# WORK REQUIRED:
Your answer should be the lines of the data below that contain "format".

══ RECORDS FOR THIS EXERCISE

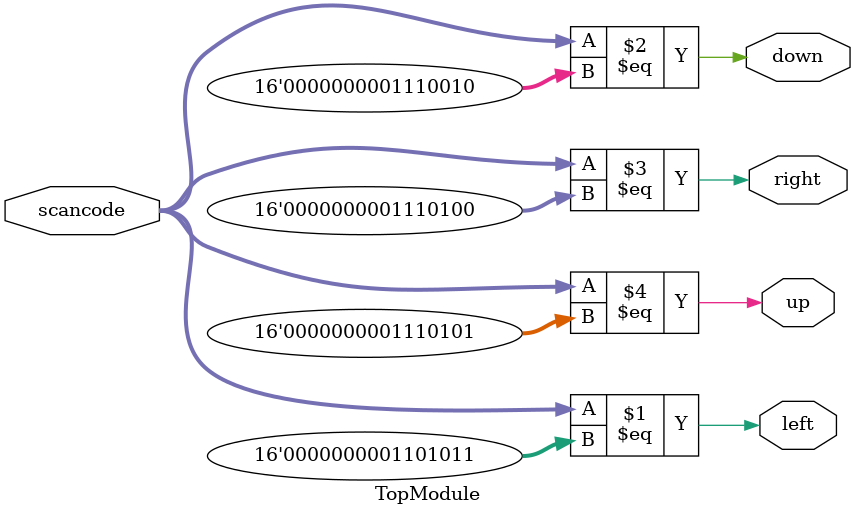
<source format=sv>

module TopModule (
  input [15:0] scancode,
  output reg left,
  output reg down,
  output reg right,
  output reg up
);
assign left = (scancode == 16'h06b);
assign down = (scancode == 16'h072);
assign right = (scancode == 16'h074);
assign up = (scancode == 16'h075);

endmodule

</source>
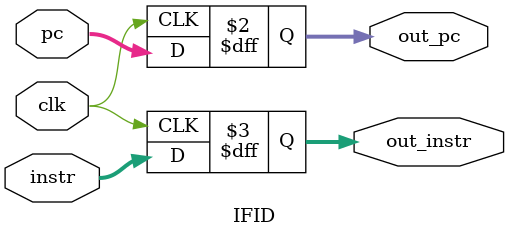
<source format=v>
module IFID( clk, pc, instr, out_pc, out_instr );
  input clk;
  input [31:0] pc, instr;
  output [31:0] out_pc, out_instr;
  
  reg [31:0] out_pc, out_instr;
  
  always@( posedge clk ) begin
    out_pc <= pc;
    out_instr <= instr;
  end
  
endmodule

</source>
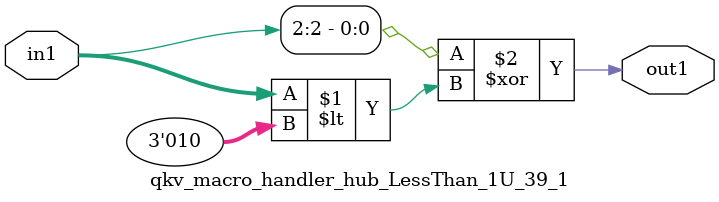
<source format=v>

`timescale 1ps / 1ps


module qkv_macro_handler_hub_LessThan_1U_39_1( in1, out1 );

    input [2:0] in1;
    output out1;

    
    // rtl_process:qkv_macro_handler_hub_LessThan_1U_39_1/qkv_macro_handler_hub_LessThan_1U_39_1_thread_1
    assign out1 = (in1[2] ^ in1 < 3'd2);

endmodule



</source>
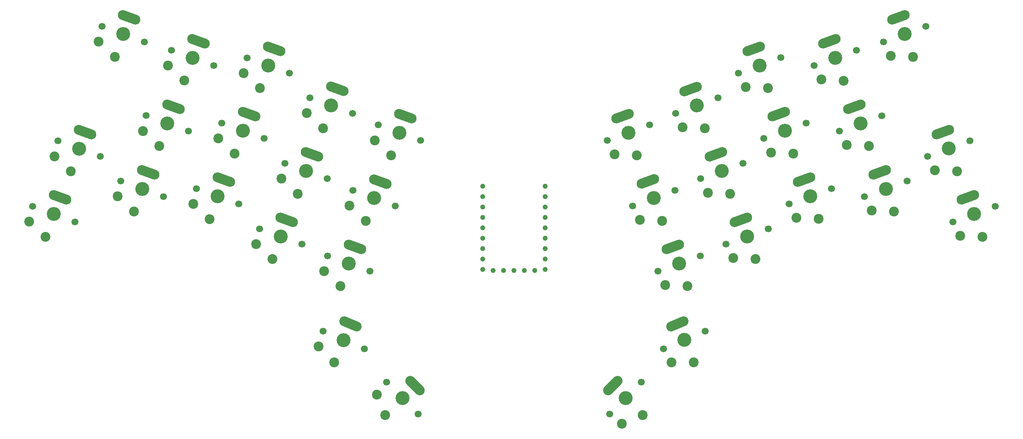
<source format=gts>
%TF.GenerationSoftware,KiCad,Pcbnew,(6.0.11)*%
%TF.CreationDate,2023-07-21T21:31:14+09:00*%
%TF.ProjectId,gku34-bottom-plate,676b7533-342d-4626-9f74-746f6d2d706c,rev?*%
%TF.SameCoordinates,Original*%
%TF.FileFunction,Soldermask,Top*%
%TF.FilePolarity,Negative*%
%FSLAX46Y46*%
G04 Gerber Fmt 4.6, Leading zero omitted, Abs format (unit mm)*
G04 Created by KiCad (PCBNEW (6.0.11)) date 2023-07-21 21:31:14*
%MOMM*%
%LPD*%
G01*
G04 APERTURE LIST*
G04 Aperture macros list*
%AMHorizOval*
0 Thick line with rounded ends*
0 $1 width*
0 $2 $3 position (X,Y) of the first rounded end (center of the circle)*
0 $4 $5 position (X,Y) of the second rounded end (center of the circle)*
0 Add line between two ends*
20,1,$1,$2,$3,$4,$5,0*
0 Add two circle primitives to create the rounded ends*
1,1,$1,$2,$3*
1,1,$1,$4,$5*%
G04 Aperture macros list end*
%ADD10C,2.400000*%
%ADD11C,1.700000*%
%ADD12HorizOval,2.400000X-1.550493X-0.564333X1.550493X0.564333X0*%
%ADD13C,3.400000*%
%ADD14HorizOval,2.400000X-1.550493X0.564333X1.550493X-0.564333X0*%
%ADD15C,1.219200*%
%ADD16C,1.223426*%
%ADD17HorizOval,2.400000X-1.166726X-1.166726X1.166726X1.166726X0*%
%ADD18HorizOval,2.400000X-1.166726X1.166726X1.166726X-1.166726X0*%
%ADD19HorizOval,2.400000X-1.518833X0.644706X1.518833X-0.644706X0*%
%ADD20HorizOval,2.400000X-1.518833X-0.644706X1.518833X0.644706X0*%
G04 APERTURE END LIST*
D10*
%TO.C,SW8*%
X201494762Y-42271779D03*
D11*
X204645152Y-34846482D03*
D12*
X198000000Y-32670000D03*
D11*
X194308534Y-38608704D03*
D13*
X199476843Y-36727593D03*
D10*
X196078056Y-42008526D03*
%TD*%
D11*
%TO.C,SW23*%
X72428309Y-70571111D03*
D14*
X68736843Y-64632407D03*
D10*
X61261860Y-70550731D03*
D13*
X67260000Y-68690000D03*
D10*
X65242081Y-74234186D03*
D11*
X62091691Y-66808889D03*
%TD*%
D15*
%TO.C,RZ1*%
X147125000Y-84025000D03*
X147125000Y-81485000D03*
X131885000Y-66245000D03*
X144585000Y-86768200D03*
X134425000Y-86768200D03*
X147125000Y-76405000D03*
X147125000Y-86565000D03*
X131885000Y-68785000D03*
X139505000Y-86768200D03*
X147125000Y-68785000D03*
X131885000Y-84025000D03*
X131885000Y-71325000D03*
X131885000Y-76405000D03*
X147125000Y-73865000D03*
D16*
X131885000Y-86565000D03*
D15*
X147125000Y-78945000D03*
X136965000Y-86768200D03*
X131885000Y-73865000D03*
X131885000Y-78945000D03*
X147125000Y-71325000D03*
D16*
X131885000Y-81485000D03*
D15*
X142045000Y-86768200D03*
X147125000Y-66245000D03*
%TD*%
D10*
%TO.C,SW13*%
X67421860Y-54550731D03*
D11*
X68251691Y-50808889D03*
X78588309Y-54571111D03*
D10*
X71402081Y-58234186D03*
D13*
X73420000Y-52690000D03*
D14*
X74896843Y-48632407D03*
%TD*%
D13*
%TO.C,SW5*%
X111560000Y-53150000D03*
D10*
X109542081Y-58694186D03*
X105561860Y-55010731D03*
D11*
X116728309Y-55031111D03*
D14*
X113036843Y-49092407D03*
D11*
X106391691Y-51268889D03*
%TD*%
%TO.C,SW9*%
X223108309Y-33018889D03*
D10*
X219957919Y-40444186D03*
D12*
X216463157Y-30842407D03*
D13*
X217940000Y-34900000D03*
D10*
X214541213Y-40180933D03*
D11*
X212771691Y-36781111D03*
%TD*%
%TO.C,SW22*%
X43641691Y-64978889D03*
D10*
X46792081Y-72404186D03*
D14*
X50286843Y-62802407D03*
D10*
X42811860Y-68720731D03*
D13*
X48810000Y-66860000D03*
D11*
X53978309Y-68741111D03*
%TD*%
%TO.C,SW15*%
X110588309Y-71021111D03*
X100251691Y-67258889D03*
D10*
X99421860Y-71000731D03*
X103402081Y-74684186D03*
D14*
X106896843Y-65082407D03*
D13*
X105420000Y-69140000D03*
%TD*%
D11*
%TO.C,SWe*%
X229681691Y-30961111D03*
D12*
X233373157Y-25022407D03*
D11*
X240018309Y-27198889D03*
D10*
X236867919Y-34624186D03*
D13*
X234850000Y-29080000D03*
D10*
X231451213Y-34360933D03*
%TD*%
D14*
%TO.C,SW2*%
X62590000Y-30840000D03*
D11*
X55944848Y-33016482D03*
X66281466Y-36778704D03*
D13*
X61113157Y-34897593D03*
D10*
X55115017Y-36758324D03*
X59095238Y-40441779D03*
%TD*%
D13*
%TO.C,SW33*%
X166750000Y-117970000D03*
D11*
X170639087Y-114080913D03*
X162860913Y-121859087D03*
D10*
X170921930Y-122141930D03*
X165901472Y-124192540D03*
D17*
X163696713Y-114916713D03*
%TD*%
D11*
%TO.C,SW27*%
X201578309Y-76598889D03*
D10*
X198427919Y-84024186D03*
D11*
X191241691Y-80361111D03*
D12*
X194933157Y-74422407D03*
D13*
X196410000Y-78480000D03*
D10*
X193011213Y-83760933D03*
%TD*%
D12*
%TO.C,SW30*%
X250310000Y-68970000D03*
D10*
X248388056Y-78308526D03*
X253804762Y-78571779D03*
D11*
X256955152Y-71146482D03*
D13*
X251786843Y-73027593D03*
D11*
X246618534Y-74908704D03*
%TD*%
D12*
%TO.C,SW29*%
X228773157Y-62802407D03*
D13*
X230250000Y-66860000D03*
D10*
X226851213Y-72140933D03*
D11*
X235418309Y-64978889D03*
X225081691Y-68741111D03*
D10*
X232267919Y-72404186D03*
%TD*%
D13*
%TO.C,SW24*%
X82630000Y-78500000D03*
D10*
X76631860Y-80360731D03*
D11*
X87798309Y-80381111D03*
X77461691Y-76618889D03*
D14*
X84106843Y-74442407D03*
D10*
X80612081Y-84044186D03*
%TD*%
%TO.C,SW18*%
X202242904Y-57982044D03*
D13*
X205641691Y-52701111D03*
D10*
X207659610Y-58245297D03*
D11*
X200473382Y-54582222D03*
X210810000Y-50820000D03*
D12*
X204164848Y-48643518D03*
%TD*%
D10*
%TO.C,SW12*%
X52962081Y-56414186D03*
D11*
X60148309Y-52751111D03*
D14*
X56456843Y-46812407D03*
D10*
X48981860Y-52730731D03*
D11*
X49811691Y-48988889D03*
D13*
X54980000Y-50870000D03*
%TD*%
%TO.C,SW7*%
X184116843Y-46537593D03*
D11*
X189285152Y-44656482D03*
D10*
X180718056Y-51818526D03*
X186134762Y-52081779D03*
D12*
X182640000Y-42480000D03*
D11*
X178948534Y-48418704D03*
%TD*%
D10*
%TO.C,SW21*%
X25262081Y-78574186D03*
X21281860Y-74890731D03*
D13*
X27280000Y-73030000D03*
D11*
X32448309Y-74911111D03*
X22111691Y-71148889D03*
D14*
X28756843Y-68972407D03*
%TD*%
D11*
%TO.C,SW28*%
X216978309Y-66788889D03*
D10*
X208411213Y-73950933D03*
D11*
X206641691Y-70551111D03*
D12*
X210333157Y-64612407D03*
D10*
X213827919Y-74214186D03*
D13*
X211810000Y-68670000D03*
%TD*%
D10*
%TO.C,SW25*%
X93245017Y-86958324D03*
D11*
X94074848Y-83216482D03*
D10*
X97225238Y-90641779D03*
D14*
X100720000Y-81040000D03*
D11*
X104411466Y-86978704D03*
D13*
X99243157Y-85097593D03*
%TD*%
%TO.C,SW16*%
X173656843Y-69127593D03*
D12*
X172180000Y-65070000D03*
D10*
X170258056Y-74408526D03*
D11*
X168488534Y-71008704D03*
X178825152Y-67246482D03*
D10*
X175674762Y-74671779D03*
%TD*%
D18*
%TO.C,SW32*%
X115363287Y-114916713D03*
D10*
X106087460Y-117121472D03*
D11*
X116199087Y-121859087D03*
D13*
X112310000Y-117970000D03*
D11*
X108420913Y-114080913D03*
D10*
X108138070Y-122141930D03*
%TD*%
%TO.C,SW31*%
X95679426Y-109208156D03*
X91897437Y-105321440D03*
D11*
X103047517Y-105926198D03*
D13*
X97984740Y-103777177D03*
D19*
X99671917Y-99802437D03*
D11*
X92921963Y-101628156D03*
%TD*%
%TO.C,SW6*%
X162328534Y-55038704D03*
D13*
X167496843Y-53157593D03*
D10*
X164098056Y-58438526D03*
D12*
X166020000Y-49100000D03*
D11*
X172665152Y-51276482D03*
D10*
X169514762Y-58701779D03*
%TD*%
D13*
%TO.C,SW14*%
X88790000Y-62520000D03*
D11*
X83621691Y-60638889D03*
D14*
X90266843Y-58462407D03*
D11*
X93958309Y-64401111D03*
D10*
X82791860Y-64380731D03*
X86772081Y-68064186D03*
%TD*%
D11*
%TO.C,SW19*%
X229265152Y-49006482D03*
D10*
X220698056Y-56168526D03*
D13*
X224096843Y-50887593D03*
D10*
X226114762Y-56431779D03*
D11*
X218928534Y-52768704D03*
D12*
X222620000Y-46830000D03*
%TD*%
D11*
%TO.C,SW34*%
X176017223Y-105919021D03*
D13*
X181080000Y-103770000D03*
D11*
X186142777Y-101620979D03*
D20*
X179392823Y-99795260D03*
D10*
X177962254Y-109221574D03*
X183385314Y-109200979D03*
%TD*%
D11*
%TO.C,SW1*%
X49358309Y-30961111D03*
D10*
X42172081Y-34624186D03*
D14*
X45666843Y-25022407D03*
D10*
X38191860Y-30940731D03*
D11*
X39021691Y-27198889D03*
D13*
X44190000Y-29080000D03*
%TD*%
D12*
%TO.C,SW17*%
X188793157Y-58452407D03*
D13*
X190270000Y-62510000D03*
D10*
X186871213Y-67790933D03*
D11*
X195438309Y-60628889D03*
D10*
X192287919Y-68054186D03*
D11*
X185101691Y-64391111D03*
%TD*%
D14*
%TO.C,SW3*%
X81066843Y-32682407D03*
D13*
X79590000Y-36740000D03*
D11*
X74421691Y-34858889D03*
X84758309Y-38621111D03*
D10*
X77572081Y-42284186D03*
X73591860Y-38600731D03*
%TD*%
D11*
%TO.C,SW26*%
X184985152Y-83216482D03*
D13*
X179816843Y-85097593D03*
D10*
X181834762Y-90641779D03*
X176418056Y-90378526D03*
D11*
X174648534Y-86978704D03*
D12*
X178340000Y-81040000D03*
%TD*%
%TO.C,SW20*%
X244140000Y-52980000D03*
D10*
X242218056Y-62318526D03*
D13*
X245616843Y-57037593D03*
D11*
X240448534Y-58918704D03*
X250785152Y-55156482D03*
D10*
X247634762Y-62581779D03*
%TD*%
%TO.C,SW4*%
X88951860Y-48390731D03*
X92932081Y-52074186D03*
D13*
X94950000Y-46530000D03*
D14*
X96426843Y-42472407D03*
D11*
X89781691Y-44648889D03*
X100118309Y-48411111D03*
%TD*%
%TO.C,SW11*%
X28264848Y-55166482D03*
X38601466Y-58928704D03*
D10*
X31415238Y-62591779D03*
D13*
X33433157Y-57047593D03*
D10*
X27435017Y-58908324D03*
D14*
X34910000Y-52990000D03*
%TD*%
M02*

</source>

════

# PROBLEM SOLUTION:
<source format=sv>
<source format=v>
<source format=v>
<source format=gts>
G04 Gerber Fmt 4.6, Leading zero omitted, Abs format (unit mm)*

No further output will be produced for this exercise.